Probably. So what is the alternative? GS1 US is likely to think that everyone should invest in solutions based on their Electronic Product Code Information Services (EPCIS) interface standard, but the EPCIS-based solutions on the market today are all based on the current standard, which only works with serialized items and shipping containers. That will be fine when manufacturers serialize all of their units and cases but that won’t happen until late 2017.
Coincidentally, GS1 is just putting the finishing touches on a new major revision to the EPCIS standard which will enable its use for lot-based tracing in addition to serial number-based tracing. Its development was needed by the fish industry after the E.U. mandated that all fish be traceable back to the original catch based on lot numbers, not unit-level serial numbers. GS1 took the opportunity to define the requirements generally so that the modified standard could also be used to document the supply chain history of any real or virtual lot-based “objects”, not just fish, and so, once the modified standard is published sometime next year these changes may be just what the U.S. pharma supply chain needs.

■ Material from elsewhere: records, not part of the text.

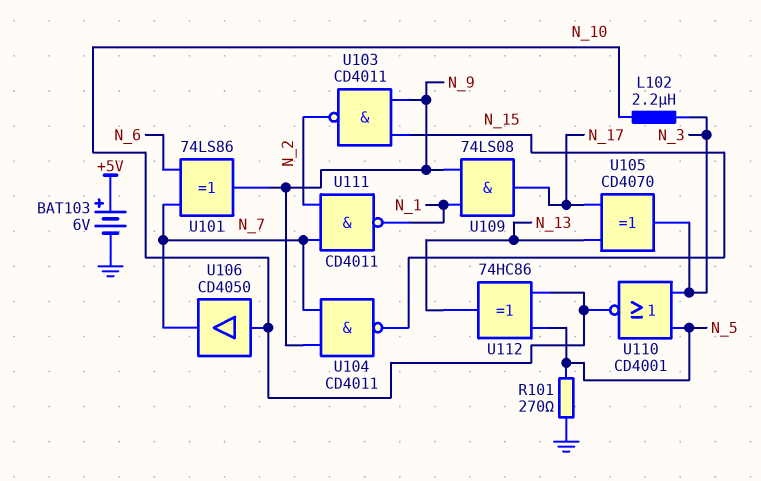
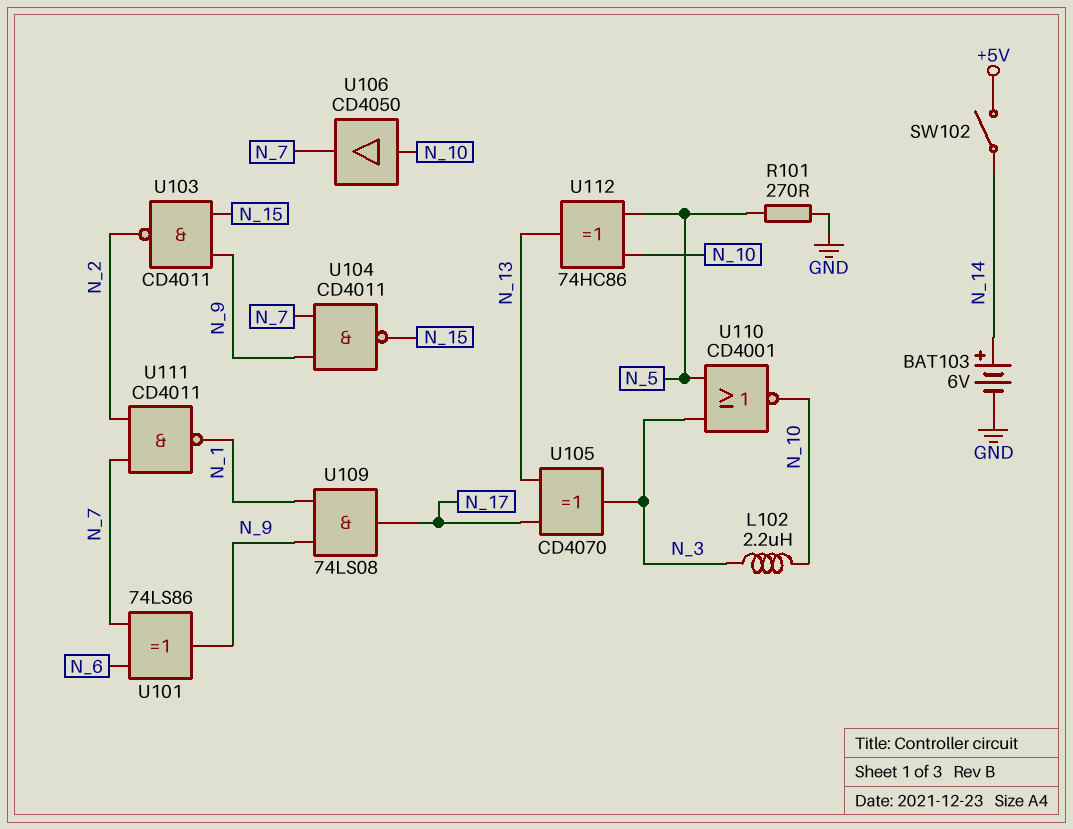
BAT103: 6V (plus +5V, minus GND) -> 6V (plus N_14, minus GND)
SW102: none -> switch (+5V, N_14)

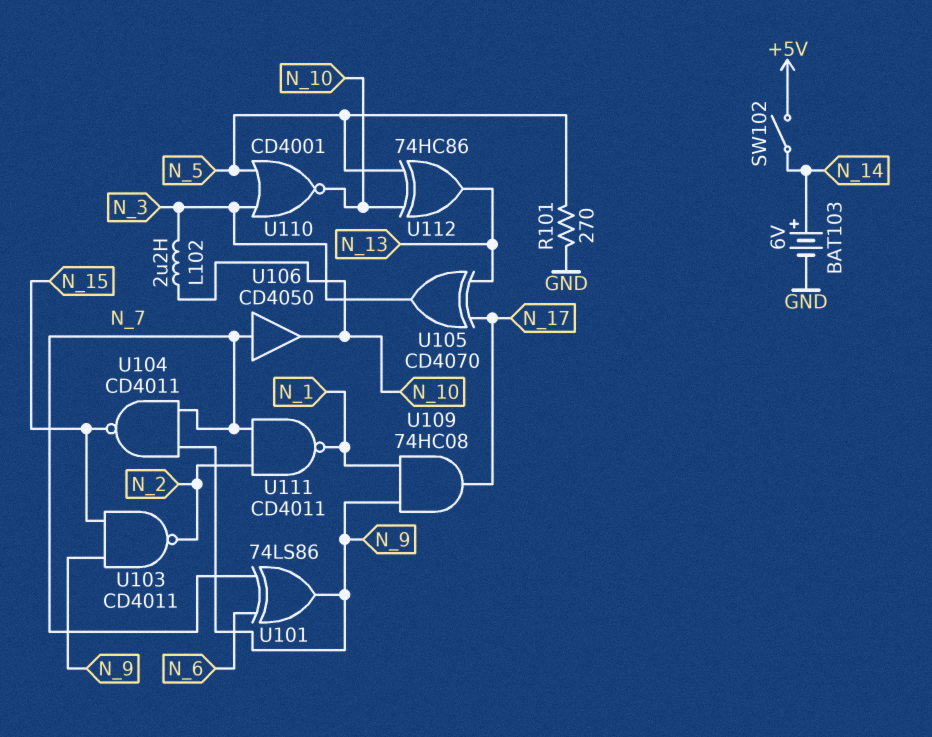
U106: buffer CD4050 (in N_10, out N_7) -> buffer CD4050 (in N_7, out N_10)
U109: AND 74LS08 (in N_1, in N_9, out N_17) -> AND 74HC08 (in N_1, in N_9, out N_17)

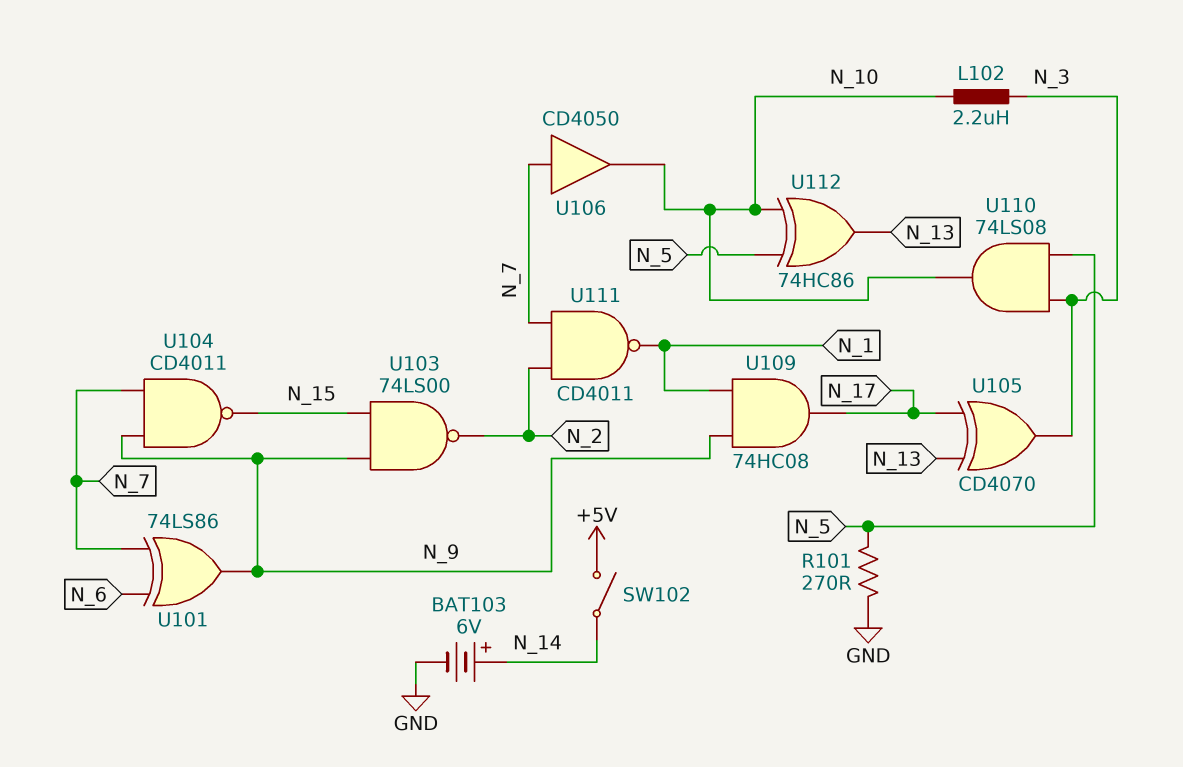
U103: NAND CD4011 (in N_9, in N_15, out N_2) -> NAND 74LS00 (in N_9, in N_15, out N_2)
U110: NOR CD4001 (in N_3, in N_5, out N_10) -> AND 74LS08 (in N_3, in N_5, out N_10)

But can we expect every company in the U.S. pharma supply chain to acquire and integrate a new application based on the future new version of EPCIS by the end of next year? Absolutely not.
HOW ABOUT THIS?
The only interpretation of the new law that matters is the one the FDA will make over the next 12 months, but the way I see it a large part of the industry will have to start out with paper-based transX documents. These will be little more than the packing lists that accompany almost all shipments today. They will be embellished with a statement about compliance with the DQSA, which should fill the transaction statement requirement. Downstream trading partners will have to make paper copies or scanned images of the incoming packing lists so they can send out the necessary transaction histories with the shipments. However, it’s not as bad as it sounds. Wholesale distributors who buy directly from the manufacturer will not have to send out these incoming packing lists, as I will explain in a future essay.
On the other hand, no company is going to want to have to store all incoming and outgoing transX paper documents for six years in such a way that they can be retrieved accurately and efficiently within 48 hours, so moving to electronic, lot-based transX documents will quickly become a top priority in the industry. At some point, each manufacturer will deploy serialization applications that will be based on the GS1 EPCIS standard as part of their serialization programs in preparation for the big November 2017 deadline, and so perhaps it will eventually make sense to deploy an application that is based on the new lot-capable version of EPCIS to handle these pre-serialization transX documents too—just not by January 1, 2015.
These are my predictions. What are yours?